TEXT SEGMENT —
-- START --
Adding DataChain.column(...) and fixing functions and types (#226)

ilongin · web-flow · commit bc7608b460fa · 2024-08-06T14:48:42.000+02:00
* fixing sql to python

* added tests for sql to python and changed input type of sql to python

* changing docstring

* fixing tests and Decimal type conversion

* returning exception when column is not found

* changed docstring

* fixed typo

* added new exception type

* renaming error class

* skipping division expression tests for CH

* using new column method from dc

* updating studio branch

* return to develop
diff --git a/src/datachain/lib/convert/sql_to_python.py b/src/datachain/lib/convert/sql_to_python.py
@@ -1,23 +1,18 @@
-from datetime import datetime
+from decimal import Decimal
 from typing import Any
 
-from sqlalchemy import ARRAY, JSON, Boolean, DateTime, Float, Integer, String
+from sqlalchemy import ColumnElement
 
-from datachain.data_storage.sqlite import Column
 
-SQL_TO_PYTHON = {
-    String: str,
-    Integer: int,
-    Float: float,
-    Boolean: bool,
-    DateTime: datetime,
-    ARRAY: list,
-    JSON: dict,
-}
+def sql_to_python(args_map: dict[str, ColumnElement]) -> dict[str, Any]:
+    res = {}
+    for name, sql_exp in args_map.items():
+        try:
+            type_ = sql_exp.type.python_type
+            if type_ == Decimal:
+                type_ = float
+        except NotImplementedError:
+            type_ = str
+        res[name] = type_
 
-
-def sql_to_python(args_map: dict[str, Column]) -> dict[str, Any]:
-    return {
-        k: SQL_TO_PYTHON.get(type(v.type), str)  # type: ignore[union-attr]
-        for k, v in args_map.items()
-- END --
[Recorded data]
-- START --
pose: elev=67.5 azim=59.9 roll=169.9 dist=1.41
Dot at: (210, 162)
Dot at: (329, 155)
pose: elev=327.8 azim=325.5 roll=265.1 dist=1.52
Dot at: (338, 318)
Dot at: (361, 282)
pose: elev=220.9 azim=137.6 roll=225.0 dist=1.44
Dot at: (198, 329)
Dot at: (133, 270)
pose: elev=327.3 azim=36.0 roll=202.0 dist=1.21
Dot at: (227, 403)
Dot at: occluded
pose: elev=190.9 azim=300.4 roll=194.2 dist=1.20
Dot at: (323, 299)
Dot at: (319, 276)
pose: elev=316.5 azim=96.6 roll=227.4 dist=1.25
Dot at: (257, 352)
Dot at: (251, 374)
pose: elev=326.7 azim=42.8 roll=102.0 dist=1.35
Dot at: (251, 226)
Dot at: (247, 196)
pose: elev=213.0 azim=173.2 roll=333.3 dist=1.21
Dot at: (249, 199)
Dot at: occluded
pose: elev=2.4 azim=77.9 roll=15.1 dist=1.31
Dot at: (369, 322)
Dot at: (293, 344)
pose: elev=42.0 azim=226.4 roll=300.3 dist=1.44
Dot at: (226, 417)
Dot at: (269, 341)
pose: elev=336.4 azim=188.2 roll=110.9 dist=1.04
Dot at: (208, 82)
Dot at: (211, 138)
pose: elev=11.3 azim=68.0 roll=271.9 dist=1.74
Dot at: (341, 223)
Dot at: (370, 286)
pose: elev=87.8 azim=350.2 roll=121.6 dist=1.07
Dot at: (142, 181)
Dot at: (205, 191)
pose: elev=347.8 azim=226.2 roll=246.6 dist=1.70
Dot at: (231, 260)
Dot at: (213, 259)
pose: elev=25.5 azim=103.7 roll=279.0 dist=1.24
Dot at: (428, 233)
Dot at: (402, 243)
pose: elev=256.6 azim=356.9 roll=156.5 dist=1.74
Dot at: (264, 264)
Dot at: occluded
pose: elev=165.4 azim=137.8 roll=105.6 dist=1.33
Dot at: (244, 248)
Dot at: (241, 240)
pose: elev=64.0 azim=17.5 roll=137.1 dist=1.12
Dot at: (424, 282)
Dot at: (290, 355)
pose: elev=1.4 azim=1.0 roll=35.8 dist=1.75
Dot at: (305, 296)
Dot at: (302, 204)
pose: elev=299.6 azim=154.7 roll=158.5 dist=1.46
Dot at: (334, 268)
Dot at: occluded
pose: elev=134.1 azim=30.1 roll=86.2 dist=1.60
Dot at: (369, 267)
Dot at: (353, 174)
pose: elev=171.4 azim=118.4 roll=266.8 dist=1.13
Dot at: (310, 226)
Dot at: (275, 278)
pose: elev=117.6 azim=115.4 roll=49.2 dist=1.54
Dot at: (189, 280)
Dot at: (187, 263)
-- END --
TASKS TO COMPLETE —
1. In the DataChain commit, which Python type does the new sql_to_python function assign when a column's type is Decimal?
2. Carry the DataChain commit forward from its last line.
You will not need the entries.

THE RESPONSES —
1. float

2.
-    }
+    return res
diff --git a/src/datachain/lib/dc.py b/src/datachain/lib/dc.py
@@ -20,8 +20,10 @@
 import sqlalchemy
 from pydantic import BaseModel, create_model
 from sqlalchemy.sql.functions import GenericFunction
+from sqlalchemy.sql.sqltypes import NullType
 
 from datachain import DataModel
+from datachain.lib.convert.python_to_sql import python_to_sql
 from datachain.lib.convert.values_to_tuples import values_to_tuples
 from datachain.lib.data_model import DataType
 from datachain.lib.dataset_info import DatasetInfo
@@ -110,6 +112,11 @@ def __init__(self, on: Sequence[str], right_on: Optional[Sequence[str]], msg: st
         super().__init__(f"Merge error on='{on_str}'{right_on_str}: {msg}")
 
 
+class DataChainColumnError(DataChainParamsError):  # noqa: D101
+    def __init__(self, col_name, msg):  # noqa: D107
+        super().__init__(f"Error for column {col_name}: {msg}")
+
+
 OutputType = Union[None, DataType, Sequence[str], dict[str, DataType]]
 
 
@@ -225,6 +232,17 @@ def schema(self) -> dict[str, DataType]:
         """Get schema of the chain."""
         return self._effective_signals_schema.values
 
+    def column(self, name: str) -> Column:
+        """Returns Column instance with a type if name is found in current schema,
+        otherwise raises an exception.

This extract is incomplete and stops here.